Groves' report is not public because it has not yet been filed with the court. Saiki said he had not seen the document himself but was convinced that he had received an accurate description of its contents.

"It's very curious because only three months have elapsed since he made his finding of compliance, and I'm not sure what occurred to change that," said Saiki, D-20th (Kapahulu, Mo'ili'ili).

Groves could not be reached for comment. But Jeff Portnoy, the court's special master for the case, confirmed that he had requested that Groves prepare a confidential report and has provided copies to attorneys for the state and plaintiffs in the lawsuit that led to the 1994 consent decree.

Portnoy declined to comment on the report's findings or to say what led him to make the request, but said that he was concerned whether the state had met all the consent decree goals and would continue those efforts.

"There are two issues: compliance and sustainability," Portnoy said. "They are both important, and they are separate. The issue of sustainability is the primary issue I'm reviewing right now."

Portnoy said he would attach Groves' report to a larger document that he was preparing and would likely file with the court by Tuesday. A hearing to review Groves' earlier finding of compliance was postponed last month until September at Portnoy's recommendation. Ezra will make the final decision on whether the state needs additional court oversight and what form it would take.

The state has spent more than $1 billion improving special education services since the start of the consent decree, but Saiki and other lawmakers have long questioned whether the money was used effectively.

Sen. Colleen Hanabusa, the investigative committee's other co-chair, said she looked forward to questioning health officials who oversaw the provision of special education services until the Department of Education assumed most of those duties last year.

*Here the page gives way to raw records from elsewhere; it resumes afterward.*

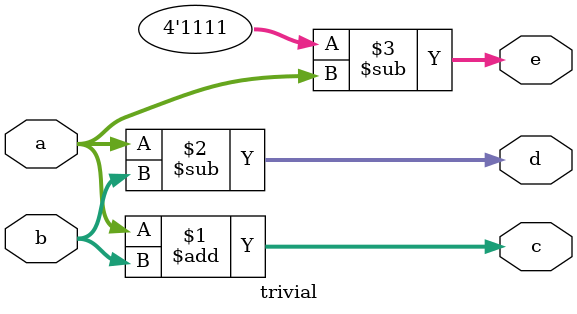
<source format=v>
module trivial( input [3:0] a, input [3:0] b, output [3:0] c, output [3:0] d, output [3:0] e);
assign c = a + b;
assign d = a - b;
assign e = 4'b1111 - a;
endmodule


</source>
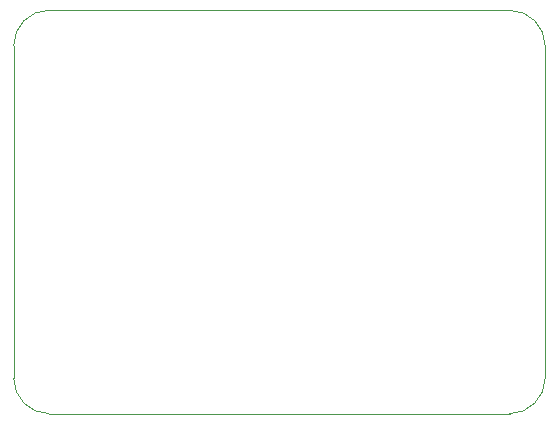
<source format=gm1>
%TF.GenerationSoftware,KiCad,Pcbnew,8.0.4*%
%TF.CreationDate,2024-10-06T13:03:41-05:00*%
%TF.ProjectId,BinauralMic,42696e61-7572-4616-9c4d-69632e6b6963,rev?*%
%TF.SameCoordinates,Original*%
%TF.FileFunction,Profile,NP*%
%FSLAX46Y46*%
G04 Gerber Fmt 4.6, Leading zero omitted, Abs format (unit mm)*
G04 Created by KiCad (PCBNEW 8.0.4) date 2024-10-06 13:03:41*
%MOMM*%
%LPD*%
G01*
G04 APERTURE LIST*
%TA.AperFunction,Profile*%
%ADD10C,0.050000*%
%TD*%
G04 APERTURE END LIST*
D10*
X165815981Y-54059546D02*
X165815981Y-82209547D01*
X123815981Y-85209545D02*
G75*
G02*
X120815955Y-82209545I19J3000045D01*
G01*
X162815981Y-85209547D02*
X123815981Y-85209545D01*
X162815981Y-51059546D02*
G75*
G02*
X165815954Y-54059546I19J-2999954D01*
G01*
X120815980Y-54059546D02*
G75*
G02*
X123815980Y-51059480I3000020J46D01*
G01*
X123815980Y-51059546D02*
X162815981Y-51059546D01*
X120815981Y-82209545D02*
X120815980Y-54059546D01*
X165815981Y-82209547D02*
G75*
G02*
X162815981Y-85209581I-3000081J47D01*
G01*
M02*

</source>
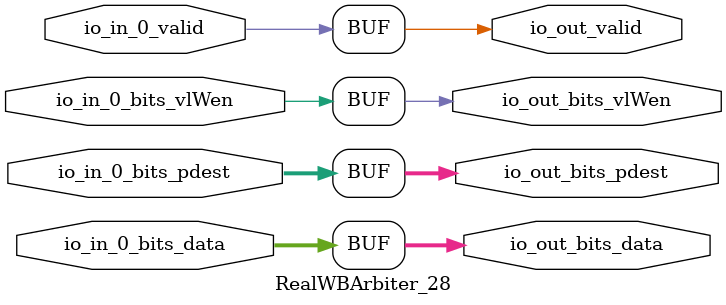
<source format=v>
module RealWBArbiter_28(
  input        io_in_0_valid,
  input        io_in_0_bits_vlWen,
  input  [4:0] io_in_0_bits_pdest,
  input  [7:0] io_in_0_bits_data,
  output       io_out_valid,
  output       io_out_bits_vlWen,
  output [4:0] io_out_bits_pdest,
  output [7:0] io_out_bits_data
);

  assign io_out_valid = io_in_0_valid;
  assign io_out_bits_vlWen = io_in_0_bits_vlWen;
  assign io_out_bits_pdest = io_in_0_bits_pdest;
  assign io_out_bits_data = io_in_0_bits_data;
endmodule


</source>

"We've gotten too many complaints that students were not receiving services they're entitled to, so we have to go back to the source, the Department of Health," said Hanabusa, D-21st (Kalaeloa, Makaha).

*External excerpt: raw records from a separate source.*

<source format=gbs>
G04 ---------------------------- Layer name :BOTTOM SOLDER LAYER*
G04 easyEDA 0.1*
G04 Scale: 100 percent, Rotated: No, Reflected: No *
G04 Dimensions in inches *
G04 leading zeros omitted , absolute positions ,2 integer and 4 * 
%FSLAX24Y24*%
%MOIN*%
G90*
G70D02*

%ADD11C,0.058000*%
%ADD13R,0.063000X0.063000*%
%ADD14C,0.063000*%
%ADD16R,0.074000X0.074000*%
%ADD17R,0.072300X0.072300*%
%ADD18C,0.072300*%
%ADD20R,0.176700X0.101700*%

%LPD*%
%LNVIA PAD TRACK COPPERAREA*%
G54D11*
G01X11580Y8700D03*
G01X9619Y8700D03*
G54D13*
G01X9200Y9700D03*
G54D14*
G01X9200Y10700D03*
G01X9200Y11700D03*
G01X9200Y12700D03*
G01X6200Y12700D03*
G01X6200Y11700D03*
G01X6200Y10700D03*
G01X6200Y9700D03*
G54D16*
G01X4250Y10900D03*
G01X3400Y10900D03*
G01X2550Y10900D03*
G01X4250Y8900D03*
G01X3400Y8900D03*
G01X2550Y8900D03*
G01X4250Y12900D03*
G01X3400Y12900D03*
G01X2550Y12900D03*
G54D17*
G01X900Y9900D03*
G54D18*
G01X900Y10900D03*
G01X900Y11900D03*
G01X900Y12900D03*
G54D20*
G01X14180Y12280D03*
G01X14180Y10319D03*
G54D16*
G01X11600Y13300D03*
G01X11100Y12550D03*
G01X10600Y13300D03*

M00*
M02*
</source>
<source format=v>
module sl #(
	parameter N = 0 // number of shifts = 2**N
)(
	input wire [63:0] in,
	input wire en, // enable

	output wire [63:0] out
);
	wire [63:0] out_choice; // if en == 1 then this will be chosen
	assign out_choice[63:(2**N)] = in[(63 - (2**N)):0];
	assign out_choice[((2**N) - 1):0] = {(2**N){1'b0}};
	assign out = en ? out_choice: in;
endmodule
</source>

State health director Bruce Anderson said the subpoenaed officials would gladly testify before the investigate committee and would have answered lawmakers' questions even if they weren't legally required.

"We certainly have nothing to hide and would be happy to provide information," Anderson said. "I'm pleased that they want to talk about these issues because information provided to the committee has been incomplete, and it's important to get the whole story."

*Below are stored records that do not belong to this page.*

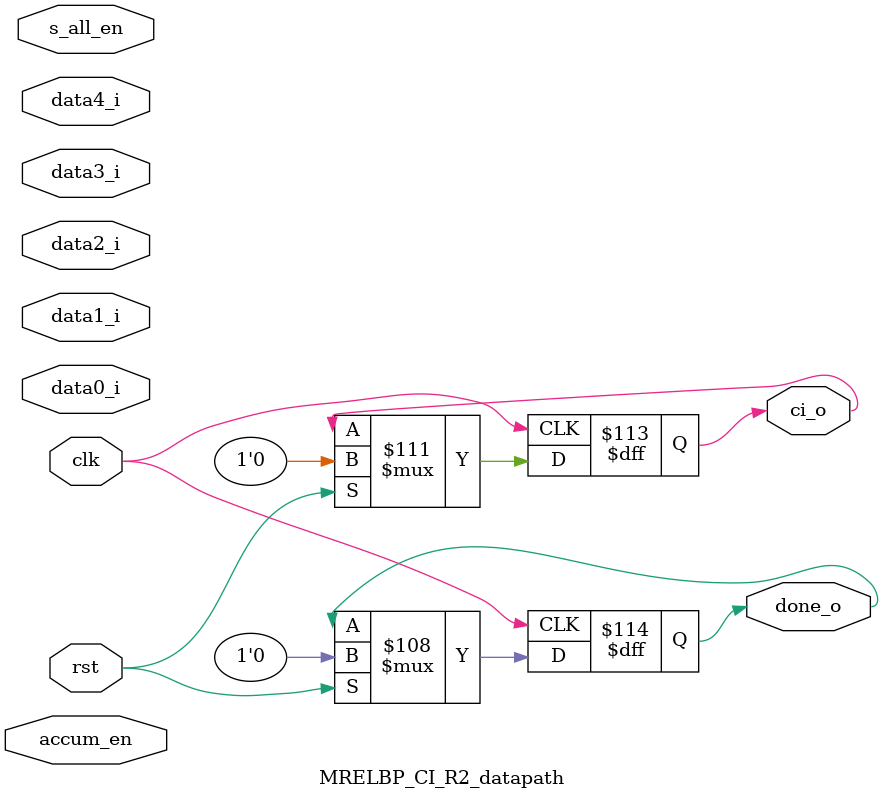
<source format=v>
module MRELBP_CI_R2_datapath (
    input clk,
    input rst,
    input s_all_en,
    input accum_en,
    input [7:0] data0_i,
    data1_i,
    data2_i,
    data3_i,
    data4_i,
    output reg ci_o,
    output reg done_o
);
  reg [7:0] p1_d0, p1_d1, p1_d2, p1_d3, p1_d4;
  reg [7:0] p2_d0, p2_d1, p2_d2, p2_d3, p2_d4;
  reg [7:0] p3_d0, p3_d1, p3_d2, p3_d3, p3_d4;
  reg [7:0] p4_d0, p4_d1, p4_d2, p4_d3, p4_d4;
  reg [7:0] p5_d0, p5_d1, p5_d2, p5_d3, p5_d4;

  reg [10:0] sum1, sum2, sum3, sum4, sum5;

  assign sum1 = (p1_d0 + p1_d1 + p1_d2 + p1_d3 + p1_d4);
  assign sum2 = (p2_d0 + p2_d1 + p2_d2 + p2_d3 + p2_d4);
  assign sum3 = (p3_d0 + p3_d1 + p3_d2 + p3_d3 + p3_d4);
  assign sum4 = (p4_d0 + p4_d1 + p4_d2 + p4_d3 + p4_d4);
  assign sum5 = (p5_d0 + p5_d1 + p5_d2 + p5_d3 + p5_d4);

  reg [15:0] sum_a;
  reg [15:0] muy;


  always @(posedge clk) begin
    if (rst) begin

      p1_d0  <= 0;
      p1_d1  <= 0;
      p1_d2  <= 0;
      p1_d3  <= 0;
      p1_d4  <= 0;

      p2_d0  <= 0;
      p2_d1  <= 0;
      p2_d2  <= 0;
      p2_d3  <= 0;
      p2_d4  <= 0;

      p3_d0  <= 0;
      p3_d1  <= 0;
      p3_d2  <= 0;
      p3_d3  <= 0;
      p3_d4  <= 0;

      p4_d0  <= 0;
      p4_d1  <= 0;
      p4_d2  <= 0;
      p4_d3  <= 0;
      p4_d4  <= 0;

      p5_d0  <= 0;
      p5_d1  <= 0;
      p5_d2  <= 0;
      p5_d3  <= 0;
      p5_d4  <= 0;

      ci_o   <= 0;
      done_o <= 0;
    end else begin
      p1_d0 <= data0_i;
      p1_d1 <= data1_i;
      p1_d2 <= data2_i;
      p1_d3 <= data3_i;
      p1_d4 <= data4_i;

      p2_d0 <= p1_d0;
      p2_d1 <= p1_d1;
      p2_d2 <= p1_d2;
      p2_d3 <= p1_d3;
      p2_d4 <= p1_d4;


      p3_d0 <= p2_d0;
      p3_d1 <= p2_d1;
      p3_d2 <= p2_d2;
      p3_d3 <= p2_d3;
      p3_d4 <= p2_d4;

      p4_d0 <= p3_d0;
      p4_d1 <= p3_d1;
      p4_d2 <= p3_d2;
      p4_d3 <= p3_d3;
      p4_d4 <= p3_d4;

      p5_d0 <= p4_d0;
      p5_d1 <= p4_d1;
      p5_d2 <= p4_d2;
      p5_d3 <= p4_d3;
      p5_d4 <= p4_d4;

    end

  end


  //   always @(negedge clk) begin
  //     if (s_all_en == 1) begin
  //       sum_a = sum1 + sum2 + sum3 + sum4 + sum5;
  //     end else if (accum_en == 1) begin
  //       sum_a = sum_a - sum5;
  //       sum_a = sum_a + sum1;
  //     end else begin
  //       sum_a = 0;
  //     end
  //   end

  assign sum_a = (s_all_en == 1) ? (sum1 + sum2 + sum3 +sum4 + sum5) : (accum_en == 1 ?  (sum_a - sum5 + sum1) : 0);
endmodule

</source>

But plaintiff's attorney Eric Seitz bitterly blasted the investigative panel and said its efforts will waste time and money.

"They're grandstanding, and it's going to have serious and expensive repercussions," he said. "We'd like to finish the compliance without political grandstanding, but regrettably, it's an election year."

Seitz said he was incensed at the committee's continued efforts to question Judith Schrag, a member of a court-appointed technical assistance panel that helped map out state compliance efforts and goals used to measure them.

"They're absolute idiots," Seitz said of the lawmakers. "That'll never happen, and they're wasting taxpayer money in their efforts to do so."

Ezra quashed an earlier subpoena for Schrag, but the committee agreed yesterday to press for a reconsideration of that decision. Schrag now resides on the Mainland and Seitz said it is doubtful she can be forced to return for questioning.

But Hanabusa said the committee should be allowed to question Schrag because she had been deposed for a separate Felix-related court case and Ezra had quashed committee subpoenas for the two other members of the technical advisory panel.

The plaintiff's attorneys have alleged that the attorney general's office is hopelessly conflicted in the case because it represents the investigative committee as well as the state agencies that were sued, and also is investigating allegations of fraud by service providers the state hired to comply with the consent decree.

Hanabusa said she sees no conflict of interest, and state Attorney General Earl Anzai has stated the same. The committee agreed to authorize its attorneys "to do whatever is necessary to represent us" in future court hearings regarding the allegations and sanctions the plaintiffs are seeking.